Is it just me, or are the so-called “kids’ menus” at most restaurants among the most heinous things you’ve ever seen? They offer the greasiest, fattiest, highest-calorie, most-processed and non-nutritious fare one can find anywhere. Deep-fried chicken “nuggets”, french fries, cheeseburgers, hotdogs, pizza, buttered noodles, greasy grilled cheese. Give me a break! Why exactly is this “kid” food? It does nothing whatever to help grow healthy minds and bodies—in fact, it does the very opposite, making kids sick and fat. How did we get here? Would you yourself ever order this phony food at a restaurant? Would you pull it out of the freezer and fry it up at home for your family? What lessons are we teaching our children by handing them this menu each time we take them out? Sorry, I’m getting worked up here, but the kids menu is symptomatic of a major cultural problem.
The problem, of course, is the food culture in this country, and it’s been shaped over the past many decades by a combination of governmental and business forces gone haywire. During the early and mid-20th century, the government created numerous farm subsidies which exploded (among other things) corn and soybean crops, leading to huge surpluses and attempts by farmers and business to find ways to incorporate these cheap crops into our food supply. The result has been a society in which foodstuffs have replaced real food, and we are living (and dying from) the results as nutrition-related disease skyrockets, and as our waistlines balloon.
Whatever the causes, we have to deal with the situation at hand, and a lot of awesome people are working hard on it. The first lady is helping reconnect kids with gardening and healthy eating, celebrity chefs like Jamie Oliver are spreading the word about unhealthy food and going into communities and schools to initiate changes, and food writers like Michael Pollan and filmmakers like Morgan Spurlock are using their media to critique our food culture and offer insights about overcoming it.
Happily, some restaurant owners and chains are also rejecting the dreaded kids menu. The New York Times ran a nice little piece on Nicola Marzovilla, the owner of I Trulli restaurant in NY, for his refusal to serve children anything other than real food offered on his real menu. Last year, the Wall Street Journal ran an article on the efforts of some restaurants to improve their awful kids’ menus, including a number of chains who are offering non-fried entrees, more fresh vegetables and fruits, and fewer or no sugary drinks.

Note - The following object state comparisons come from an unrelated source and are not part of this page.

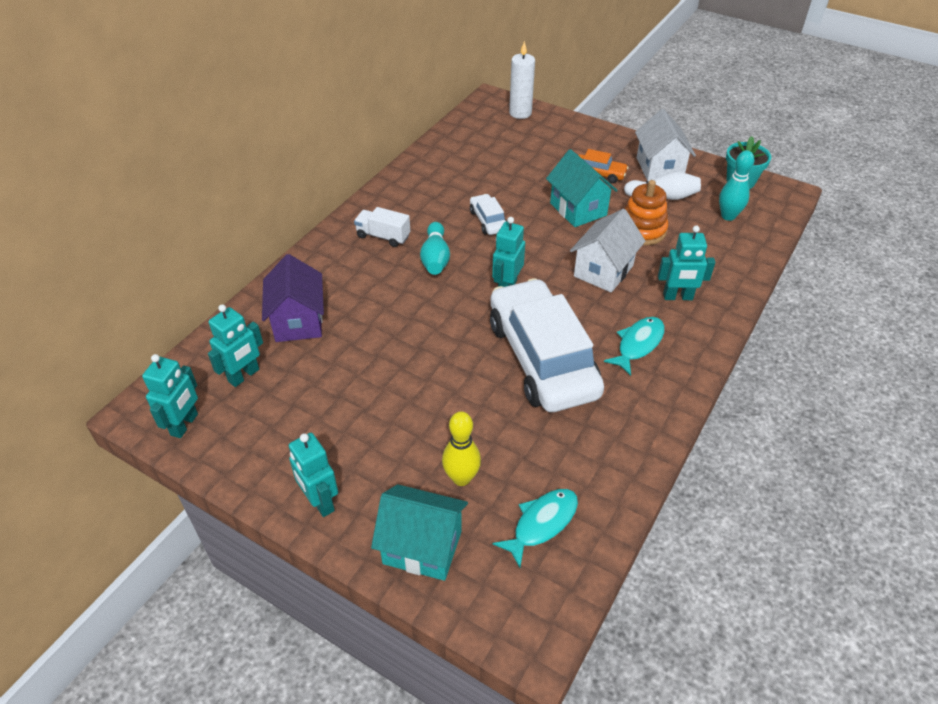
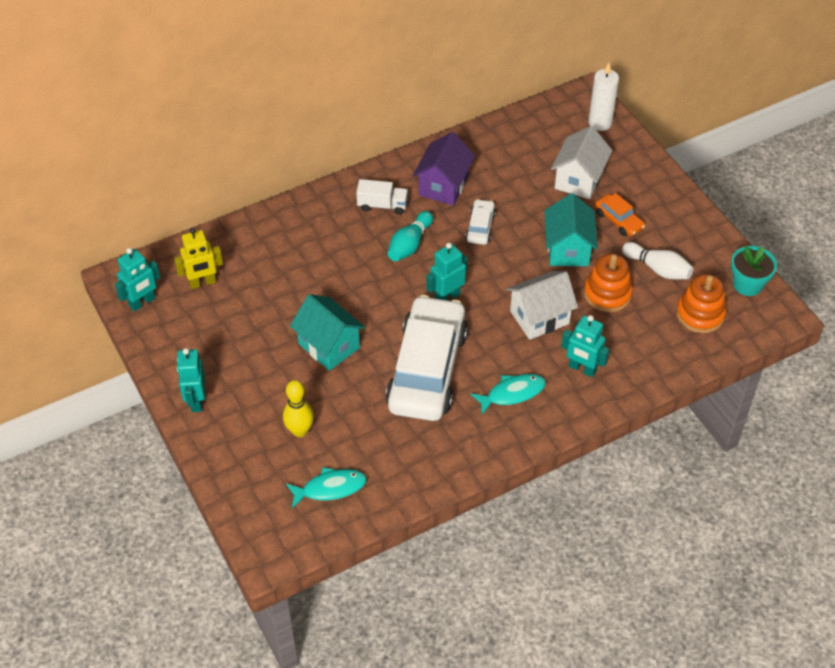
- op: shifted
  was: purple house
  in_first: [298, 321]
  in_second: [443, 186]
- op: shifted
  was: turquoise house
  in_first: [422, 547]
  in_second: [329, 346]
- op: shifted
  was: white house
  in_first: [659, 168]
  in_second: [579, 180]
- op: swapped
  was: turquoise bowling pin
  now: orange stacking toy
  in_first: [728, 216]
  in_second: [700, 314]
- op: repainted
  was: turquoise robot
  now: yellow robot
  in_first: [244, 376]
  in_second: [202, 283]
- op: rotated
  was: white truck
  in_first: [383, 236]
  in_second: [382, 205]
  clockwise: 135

You can be proactive, especially at restaurants you frequent. Tell the manager you want a kid’s portion of grilled chicken breast or salmon, that the processed, greasy offerings on the kids’ menu won’t do. Ask for those side veggies (sans the butter, breading, etc.) and cut-up fresh fruit. Request healthier side starches: maybe some baked potato or rice in lieu of fries, greasy hashbrowns, or buttery mashed potatoes. When you first sit down, ask your server right away for some cut-up fresh veggies for the kids to munch on as an appetizer—maybe even with a little humus dip, and send away that fattening, filling bread basket. Order water to drink and skip the juices and sodas. Then, at dessert time, do like many adults–order a dessert or two for the table, and give everyone a spoon for a few bites. They will get the satisfaction of something sweet without several hundred additional calories they don’t need.
We aren’t going to change our food culture wholesale overnight. This problem crept up on us over decades, and as far as I can see, the best we can do it address it one family and one child at a time. The kids’ menu is a great place to start.